Jair Rodrigues de Oliveira nasceu em Igarapava, no interior de São Paulo, em 6 de fevereiro de 1939. Desde pequeno foi levado a buscar trabalho e passou por diversas profissões, incluindo engraxate, mecânico e pedreiro. Em paralelo, porém, trabalhava para concretizar seus sonhos. Em 1954, mudou-se para a cidade de São Carlos, engajando-se no meio artístico e começando a atuar como crooner. No início da década de 60, foi tentar o sucesso na capital paulista e acabou por participar de programas de calouros na televisão. Em 1963 saiu seu primeiro álbum, O Samba Como Ele É, que trouxe a antológica canção O Morro Não Tem Vez, parceria de Tom Jobim e Vinicius de Moraes.

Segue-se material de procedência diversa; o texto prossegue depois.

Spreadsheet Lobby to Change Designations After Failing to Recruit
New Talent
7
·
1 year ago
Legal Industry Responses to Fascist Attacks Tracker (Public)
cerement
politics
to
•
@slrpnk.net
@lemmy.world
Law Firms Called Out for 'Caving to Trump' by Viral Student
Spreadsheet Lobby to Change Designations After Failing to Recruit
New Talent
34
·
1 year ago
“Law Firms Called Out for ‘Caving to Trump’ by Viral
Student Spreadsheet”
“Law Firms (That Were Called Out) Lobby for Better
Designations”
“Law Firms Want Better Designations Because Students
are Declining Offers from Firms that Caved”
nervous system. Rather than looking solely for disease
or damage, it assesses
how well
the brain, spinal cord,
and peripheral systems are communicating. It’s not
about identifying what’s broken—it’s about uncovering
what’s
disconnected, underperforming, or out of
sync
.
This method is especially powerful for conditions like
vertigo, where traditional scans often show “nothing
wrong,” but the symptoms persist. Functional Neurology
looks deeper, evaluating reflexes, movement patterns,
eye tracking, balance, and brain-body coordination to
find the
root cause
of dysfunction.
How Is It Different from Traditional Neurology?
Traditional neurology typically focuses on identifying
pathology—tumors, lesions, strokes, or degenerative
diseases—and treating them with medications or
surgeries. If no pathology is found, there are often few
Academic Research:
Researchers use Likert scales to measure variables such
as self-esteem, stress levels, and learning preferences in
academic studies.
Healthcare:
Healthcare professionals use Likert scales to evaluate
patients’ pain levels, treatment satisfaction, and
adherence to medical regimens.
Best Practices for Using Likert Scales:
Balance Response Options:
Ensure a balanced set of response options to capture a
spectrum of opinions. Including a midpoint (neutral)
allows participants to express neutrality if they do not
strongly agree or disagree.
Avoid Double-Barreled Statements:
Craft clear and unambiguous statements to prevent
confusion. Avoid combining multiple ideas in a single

O álbum lhe rendeu um pouco de visibilidade, mas foi cantando em boates, que ele conseguiu se projetar e gravar o seu segundo LP, Vou de Samba com Você, em 1964. Neste ano, estourou seu primeiro grande sucesso: o samba Deixa Isso Pra Lá, que, com seus versos mais declamados do que cantados se tornou um de seus principais sucessos. A faixa ganhou popularidade também graças à coreografia animada que ele executava nos palcos, e, já no século 21, seria popular entre os artistas de Hip Hop do Brasil, que celebraram Jair como pioneiro do Rap nacional.

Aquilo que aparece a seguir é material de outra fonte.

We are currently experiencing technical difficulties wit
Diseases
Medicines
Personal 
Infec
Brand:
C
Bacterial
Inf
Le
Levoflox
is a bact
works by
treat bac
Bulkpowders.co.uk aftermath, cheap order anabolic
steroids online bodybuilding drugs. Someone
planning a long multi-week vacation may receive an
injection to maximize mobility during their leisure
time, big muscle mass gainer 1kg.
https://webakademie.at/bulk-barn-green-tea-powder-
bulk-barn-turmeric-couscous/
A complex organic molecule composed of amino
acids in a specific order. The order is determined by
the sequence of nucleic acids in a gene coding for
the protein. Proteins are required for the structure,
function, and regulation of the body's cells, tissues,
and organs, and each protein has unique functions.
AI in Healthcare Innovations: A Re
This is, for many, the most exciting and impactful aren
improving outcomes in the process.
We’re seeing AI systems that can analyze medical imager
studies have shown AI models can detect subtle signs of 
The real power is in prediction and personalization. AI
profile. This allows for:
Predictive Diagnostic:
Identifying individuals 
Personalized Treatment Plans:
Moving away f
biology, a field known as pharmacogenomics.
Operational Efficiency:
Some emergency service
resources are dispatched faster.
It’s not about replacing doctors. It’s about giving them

Em 1965, ele se tornou apresentador de “O Fino da Bossa”, programa da TV Record, em parceria com Elis Regina. Em 1966, o cantor ganhou ainda mais sucesso ao participar do II Festival da Música Popular Brasileira, defendendo a canção Disparada, de Geraldo Vandré e Théo de Barros. À época, Jair surpreendeu o público com uma linda interpretação da canção ao lado do Trio Marayá e do Trio Novo. O resultado foi o primeiro lugar, empatando com outro clássico, A Banda, de Chico Buarque. Na verdade, o júri havia escolhido, interpretada por Nara Leão, como vencedora. Porém, Chico não aceitou o resultado, Considerava a composição apresentada por Jair melhor do que a sua, e reconhecia também a torcida popular por Disparada. No fim, o júri decretou empate técnico dos dois artistas.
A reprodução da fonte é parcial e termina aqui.